### Document excerpt
:::::

# Recharging commercial refridgerator and freezer



## tinknal (May 21, 2004)

I am leasing a restaurant and both the refrigerator and freezer have trouble holding temp. I've cleaned the coils and that helped but still not very good. I suspect that the coolant systems need recharging. Is there a do-it-yourself way to do this? Money is tight right now.


----------



## farminghandyman (Mar 4, 2005)

not unless you hold a EPA license for the buying of the applicable refrigerants, you can not get them with out the license. here is the epa site on the 608 section, http://www.epa.gov/Ozone/title6/608/608fact.html 
epa on licenceing, http://www.epa.gov/Ozone/title6/608/technicians/certoutl.html
check out this site for some of the licenceing and requirments, http://www.epatest.com/608/

as far as the process it is not normally hard to recharge the units, but you do need some understanding of the refrigeration process to do it properly. and if there leaking one should find the leak and fix it first, and depending on age and current refrigerant, one may need to "upgrade" (depending on availability of currently installed refrigerant), the refrigerant in the unit and that may or may not include changing the oil in the compressors for compatibility with the new refrigerant,

If there are sight glasses on the units, and the are a lot of bubble in the flow of refrigerant then a recharge most probably is in order. If running clear with fluid in it should not need to be recharged.
picture of sight glass here, http://www.rparts.com/Catalog/Major_Components/filterdryers/filter_dryers.asp 

check for any bad seals on the doors, or other air leaks, are the lights off?


----------



## Curtis B (Aug 15, 2008)

:::::

Extracted data entries

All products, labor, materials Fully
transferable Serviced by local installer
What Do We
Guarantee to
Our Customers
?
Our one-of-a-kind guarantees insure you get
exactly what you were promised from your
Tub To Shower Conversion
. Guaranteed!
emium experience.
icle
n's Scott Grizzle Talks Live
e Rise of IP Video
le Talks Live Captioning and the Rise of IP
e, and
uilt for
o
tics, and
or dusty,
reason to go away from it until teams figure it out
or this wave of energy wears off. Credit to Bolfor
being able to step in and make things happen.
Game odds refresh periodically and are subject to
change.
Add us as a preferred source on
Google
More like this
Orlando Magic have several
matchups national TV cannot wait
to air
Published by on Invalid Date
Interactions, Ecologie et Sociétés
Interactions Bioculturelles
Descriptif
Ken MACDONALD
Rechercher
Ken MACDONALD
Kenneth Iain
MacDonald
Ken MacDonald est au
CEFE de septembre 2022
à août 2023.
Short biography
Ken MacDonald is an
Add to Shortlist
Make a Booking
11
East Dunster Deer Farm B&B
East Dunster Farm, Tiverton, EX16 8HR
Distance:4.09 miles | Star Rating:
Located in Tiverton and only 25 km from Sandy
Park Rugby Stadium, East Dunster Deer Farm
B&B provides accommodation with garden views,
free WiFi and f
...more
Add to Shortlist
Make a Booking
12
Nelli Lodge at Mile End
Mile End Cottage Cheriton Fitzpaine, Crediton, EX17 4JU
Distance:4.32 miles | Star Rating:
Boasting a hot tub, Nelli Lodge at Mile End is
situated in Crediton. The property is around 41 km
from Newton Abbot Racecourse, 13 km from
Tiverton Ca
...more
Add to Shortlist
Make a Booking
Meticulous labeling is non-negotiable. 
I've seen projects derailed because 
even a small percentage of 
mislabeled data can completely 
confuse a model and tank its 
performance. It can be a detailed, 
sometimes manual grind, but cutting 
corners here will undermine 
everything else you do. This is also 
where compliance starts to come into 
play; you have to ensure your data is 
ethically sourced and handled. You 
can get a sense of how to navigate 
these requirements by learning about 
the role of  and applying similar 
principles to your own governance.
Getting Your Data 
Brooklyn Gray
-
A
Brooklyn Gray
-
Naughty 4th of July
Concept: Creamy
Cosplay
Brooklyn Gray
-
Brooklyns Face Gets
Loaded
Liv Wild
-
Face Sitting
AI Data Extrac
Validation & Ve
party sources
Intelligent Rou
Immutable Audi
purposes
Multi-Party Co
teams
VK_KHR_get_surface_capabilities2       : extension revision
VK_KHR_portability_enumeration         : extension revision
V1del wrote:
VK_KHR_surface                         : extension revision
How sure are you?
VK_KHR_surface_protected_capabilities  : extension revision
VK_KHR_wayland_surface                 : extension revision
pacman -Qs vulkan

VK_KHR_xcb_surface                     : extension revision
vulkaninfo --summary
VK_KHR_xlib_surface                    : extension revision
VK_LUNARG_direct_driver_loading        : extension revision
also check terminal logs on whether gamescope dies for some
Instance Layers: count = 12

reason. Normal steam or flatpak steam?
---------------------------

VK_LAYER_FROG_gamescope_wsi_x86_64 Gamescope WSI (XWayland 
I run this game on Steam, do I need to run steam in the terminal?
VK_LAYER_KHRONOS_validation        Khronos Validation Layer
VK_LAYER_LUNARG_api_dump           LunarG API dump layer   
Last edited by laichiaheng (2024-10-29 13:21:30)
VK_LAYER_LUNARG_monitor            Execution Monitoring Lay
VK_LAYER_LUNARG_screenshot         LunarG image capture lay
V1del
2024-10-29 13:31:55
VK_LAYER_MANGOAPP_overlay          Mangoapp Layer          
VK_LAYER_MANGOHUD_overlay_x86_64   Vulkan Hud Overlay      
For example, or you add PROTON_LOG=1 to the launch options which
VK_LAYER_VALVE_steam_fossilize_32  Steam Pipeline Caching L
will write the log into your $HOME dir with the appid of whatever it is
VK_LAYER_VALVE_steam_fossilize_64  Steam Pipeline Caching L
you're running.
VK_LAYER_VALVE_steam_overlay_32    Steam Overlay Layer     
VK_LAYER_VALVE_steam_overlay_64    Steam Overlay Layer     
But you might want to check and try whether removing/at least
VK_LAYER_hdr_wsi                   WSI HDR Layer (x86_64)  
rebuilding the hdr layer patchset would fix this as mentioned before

:::::

Retype the part of the refrigerator recharging thread from "as far as the" to "to be recharged." without changing any wording.

as far as the process it is not normally hard to recharge the units, but you do need some understanding of the refrigeration process to do it properly. and if there leaking one should find the leak and fix it first, and depending on age and current refrigerant, one may need to "upgrade" (depending on availability of currently installed refrigerant), the refrigerant in the unit and that may or may not include changing the oil in the compressors for compatibility with the new refrigerant,

If there are sight glasses on the units, and the are a lot of bubble in the flow of refrigerant then a recharge most probably is in order. If running clear with fluid in it should not need to be recharged.